[Document passage]

When providing copies of summaries to people, principals should ensure they are personally delivered, sent by certified mail, e-mailed or faxed rather than sent by ordinary post so that there is a record of delivery.

Copies of all relevant documents, including any original notes taken, should be retained. When making notes of any meeting held, staff should remember that the notes will be regarded as departmental records and may be accessible to people under the Government Information (Public Access) Act 2009.

Emotional, abusive or threatening behaviour

If people become agitated and emotional during the course of an interview, staff should remain calm at all times and adopt a reasonably flexible and, if need be, assertive (but not aggressive) approach.

Avoid taking a defensive stance. It is better to acknowledge that you perceive the person’s distress and respect for his or her concerns.

The department does not, however, expect its staff to accept any abusive or indecent language, threats, menacing behaviour, or threats of physical violence or actual physical violence.

If this happens, the person should be politely told the behaviour is unacceptable and requested not to behave in that way. If a person attending an interview continues to behave in an unacceptable manner after being requested not to do so, the interviewer should politely terminate the interview. Depending on the circumstances, it may be helpful to minimise the tension by suggesting another meeting at another time.

[/Document passage]
[Listed records]

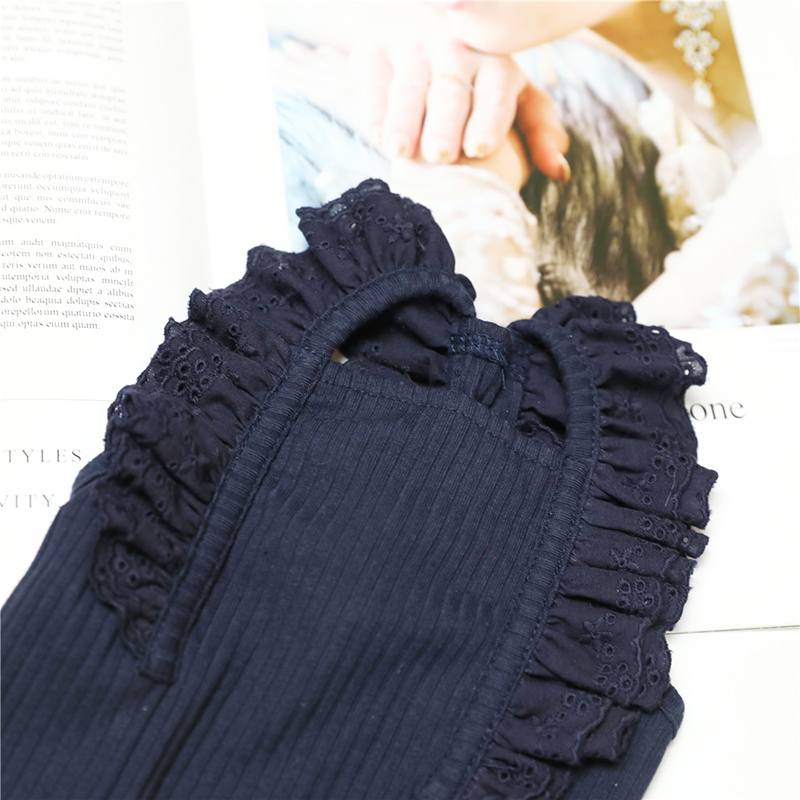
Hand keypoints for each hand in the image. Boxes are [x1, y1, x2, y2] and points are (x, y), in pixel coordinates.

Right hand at [355, 37, 569, 182]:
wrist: (415, 22)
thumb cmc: (476, 79)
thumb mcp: (514, 94)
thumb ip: (539, 129)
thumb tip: (560, 172)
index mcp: (495, 61)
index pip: (495, 89)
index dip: (488, 118)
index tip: (479, 149)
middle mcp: (456, 49)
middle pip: (451, 90)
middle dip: (445, 123)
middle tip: (441, 156)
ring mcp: (414, 46)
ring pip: (410, 86)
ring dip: (405, 119)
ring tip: (400, 151)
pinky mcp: (375, 47)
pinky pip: (375, 78)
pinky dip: (374, 106)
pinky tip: (377, 133)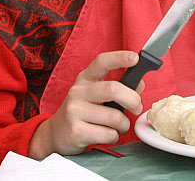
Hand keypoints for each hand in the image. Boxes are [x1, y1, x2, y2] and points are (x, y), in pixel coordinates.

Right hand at [29, 50, 144, 158]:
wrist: (56, 134)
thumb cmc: (82, 111)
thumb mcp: (96, 94)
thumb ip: (118, 87)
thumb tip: (139, 85)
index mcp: (85, 79)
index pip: (101, 62)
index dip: (119, 58)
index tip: (135, 58)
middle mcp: (78, 92)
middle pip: (113, 89)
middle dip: (133, 100)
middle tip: (137, 107)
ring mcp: (74, 111)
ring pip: (114, 117)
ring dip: (123, 124)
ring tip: (116, 126)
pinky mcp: (76, 131)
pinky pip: (108, 134)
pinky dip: (113, 136)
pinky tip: (104, 134)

[/Listed records]

Task objective
Rewrite the interview guidance from the words "When providing copies" through "not aggressive) approach.", replacing "staff" with "employees".

Problem solution
When providing copies of summaries to people, principals should ensure they are personally delivered, sent by certified mail, e-mailed or faxed rather than sent by ordinary post so that there is a record of delivery.

Copies of all relevant documents, including any original notes taken, should be retained. When making notes of any meeting held, employees should remember that the notes will be regarded as departmental records and may be accessible to people under the Government Information (Public Access) Act 2009.

Emotional, abusive or threatening behaviour

If people become agitated and emotional during the course of an interview, employees should remain calm at all times and adopt a reasonably flexible and, if need be, assertive (but not aggressive) approach.